The goal here is simply to eliminate duplication, not the core regulation.  Just eliminating duplication would free up significant amounts of cybersecurity resources and save billions of dollars for both industry and government which can be put to more effective cybersecurity initiatives. A recent letter from House Oversight and Government Reform Chairman, cosigned by several other congressional committee chairs stated that “eliminating the duplicative landscape of cyber regulations is the fastest, most cost-effective way to materially improve the nation’s cybersecurity.”

 

  1. Mandate that all remaining cyber regulation be required to meet clear cost benefit goals. Cost benefit analysis (CBA) is commonplace in most regulatory environments, but not cybersecurity.
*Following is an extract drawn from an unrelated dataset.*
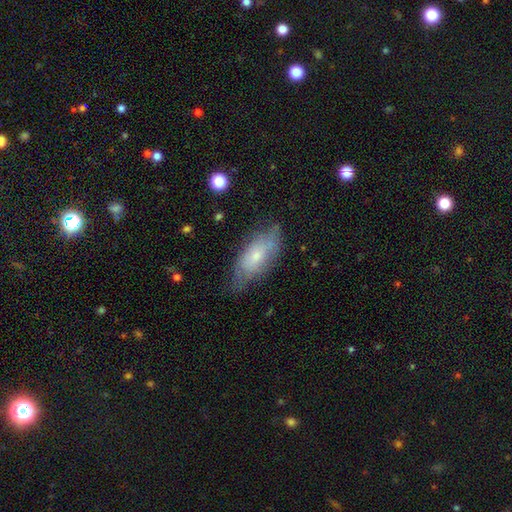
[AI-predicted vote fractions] Smooth or featured: smooth — 49% (featured or disk — 43%)
Merging: none — 62% (minor disturbance — 28%)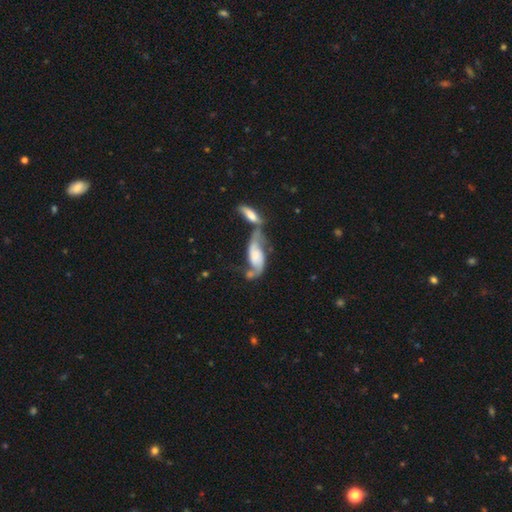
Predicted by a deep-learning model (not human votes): Overall: featured or disk (75%). Edge-on disk: no (90%). Bar: no (55%; weak 34%). Spiral arms: yes (93%). Spiral arm count: 2 (90%). Spiral winding: loose (64%; medium 27%). Bulge size: moderate (30%; small 28%). Merging: merger (52%; none 24%).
Regulations are not useful if they do not meet their intended goals i.e. effective.  Regulations are not sustainable if they are cost prohibitive, i.e. cost-effective.  All cyber regulations – especially given the unbalanced economic of cybersecurity – need to be subject to CBA. If a regulation cannot meet its CBA, then it needs to be amended or replaces. This reform would introduce a needed economics criteria into the overall security assessment process and change the goal of cyber regulation from compliance to effectiveness

 

  1. Build the workforce. In the US there are an estimated 500,000 cyber jobs currently unfilled and world-wide that number reaches to the millions. Moreover, the nature of the cyber workforce is changing with AI able to perform many basic level functions, but also generating the need for even better trained personnel. Quantum computing is a great example. “Q-Day,” when quantum technology mauy undermine all current encryption and hence security, is estimated as only a few years away.    When that happens, without a massive program to create adequate experts to help virtually every orgianzation with sensitive data make a speedy transition to the post-quantum world there could be a security breakdown of massive proportions. We have nowhere near enough trained personnel to manage just this one coming change.

 

The Bible tells us that Paul got back on his horse and proceeded with enlightenment and spread the word that made life better for millions.  One hopes Mr. Lepassaar will now get on his horse and help lead the EU to a more productive and secure cyber world.